Activation of the adventitia
In normal small arterioles, the adventitia is a small rim composed
primarily of a few fibroblasts, collagen, elastin fibers and other ECM
materials, which form the barrier between the adventitia and the media. In
growing collateral vessels the adventitia undergoes drastic changes. An early
study showed that an acute inflammatory reaction was present in the adventitia
of collateral vessels in canine heart [85]. Later experiments in rabbit and rat
hind limbs confirmed these findings by showing an accumulation of macrophages
in the adventitia. Adhesion molecules, like VCAM, may account for this
inflammatory process since they were dramatically up-regulated in the
adventitia [86]. As a consequence, macrophages and activated fibroblasts
produce growth factors and MMPs [87,88], contributing to the enlargement of
collateral vessels. At present, the role of mast cells that are also present in
much higher than normal numbers around growing collateral vessels is unclear
[32]. Targeted disruption of the mast cell growth factor in mice increased the
recovery of the ischemic hind limb after femoral artery occlusion, measured by
TOF magnetic resonance imaging, indicating a restraining influence of mast
cells on vascular growth [25].
Collateral vessels in various
vascular provinces
In the coronary system, monocytes adhere initially to the
endothelial surface and invade the intima. The perivascular space later becomes
populated with white cells, which provide space for the expanding collateral
vessels by destroying and removing tissue that is in the way. In the vascular
periphery, only a few monocytes adhere to the shear stressed endothelium, and
leaky post-capillary venules may have made the marked invasion of the
perivascular space possible. This may be due to the expression of VEGF, which
primarily increases permeability. Another difference is that the neointima is
not as well developed in the vascular periphery, especially in the mouse hind
leg.
The Enigma of
NO
The role of NO in arteriogenesis remains unclear because collateral
artery growth is totally dependent on mitosis, and NO is a known anti-mitogen
[25]. Even when taking into account that NO stimulates VEGF release, a
plausible explanation of NO’s role has not emerged because VEGF is not a known
mitogen for SMC, the dominant cell type in arteriogenesis. The enigmatic role
of NO is highlighted by the fact that mice with targeted disruption of the
eNOS gene have had retarded recovery of blood flow following femoral artery
occlusion, which is indicative at first sight of defective arteriogenesis.

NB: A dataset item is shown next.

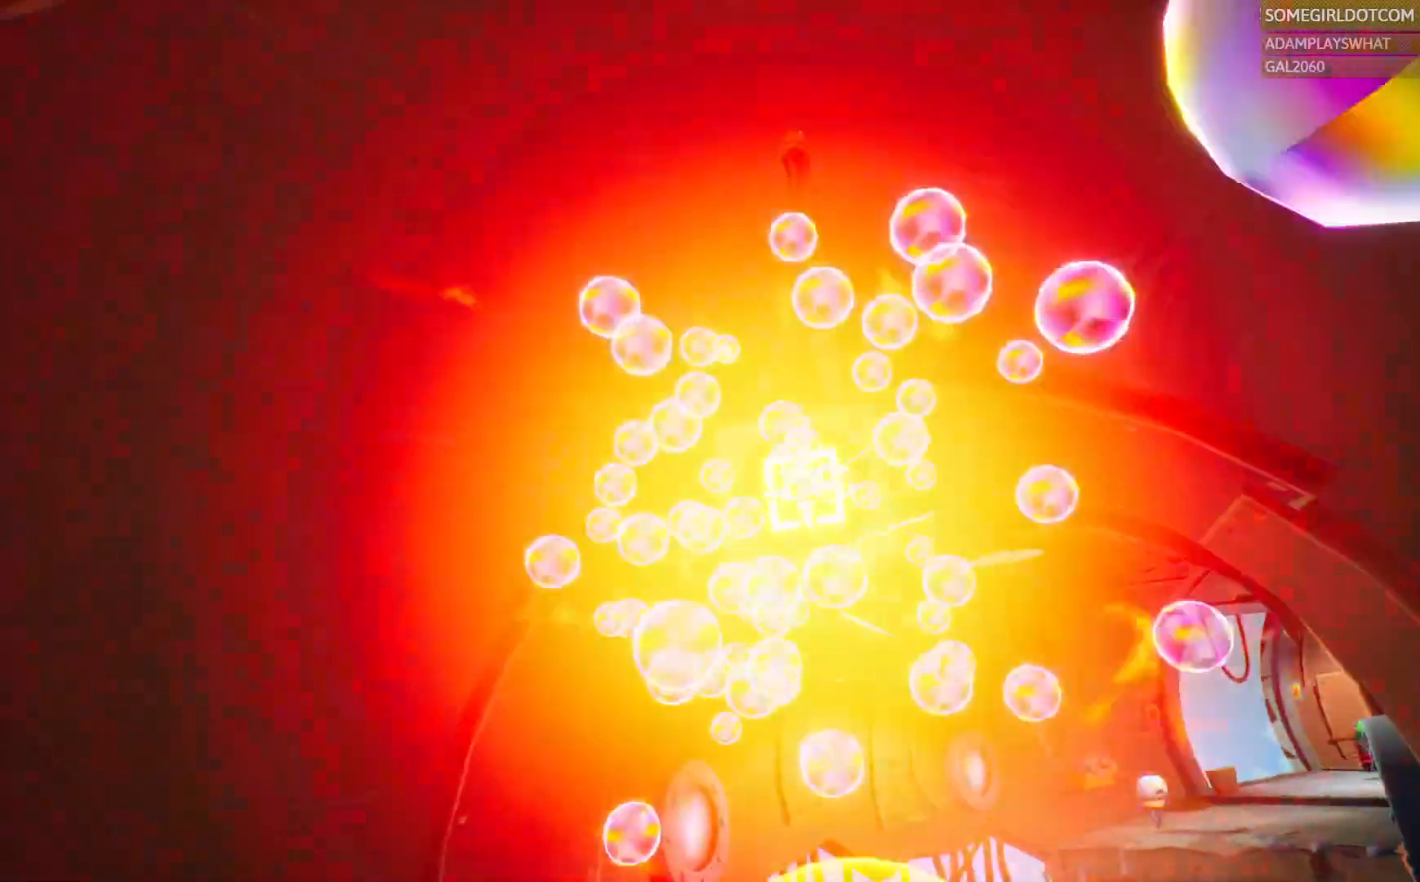
{"dt_ms": 500, "buttons": [], "left_stick": "center", "right_stick": "center", "events": []}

However, morphometric analysis of collateral vessels has shown them to be of
normal caliber and number, and the application of NO donors has restored blood
flow to levels identical to those of wild-type mice [25,89]. This indicates
that the growth of collateral vessels was not impaired [25], and that retarded
recovery was only apparent, dominated by vasoconstriction. Femoral artery
occlusion in transgenic eNOS overexpressing mice showed normal recovery of
blood flow after femoral occlusion and the time course of recovery, and its
final extent did not differ from that of wild-type mice [89]. These experiments
would allow only one explanation, namely that eNOS-produced NO plays no role in
arteriogenesis. However, the effects of maximally FSS-stimulated collateral
artery growth in rabbits were totally reversed by the application of the NOS
inhibitor L-NAME [28]. In addition, application of L-NAME also impaired
exercise improved collateral-dependent blood flow in rats [90,91].This was
difficult to reconcile with the mouse experiments. Since L-NAME is rather
non-specific and also inhibits also iNOS, we hypothesize that L-NAME’s strong
inhibitory effects inactivated the monocytes/macrophages (carriers of iNOS)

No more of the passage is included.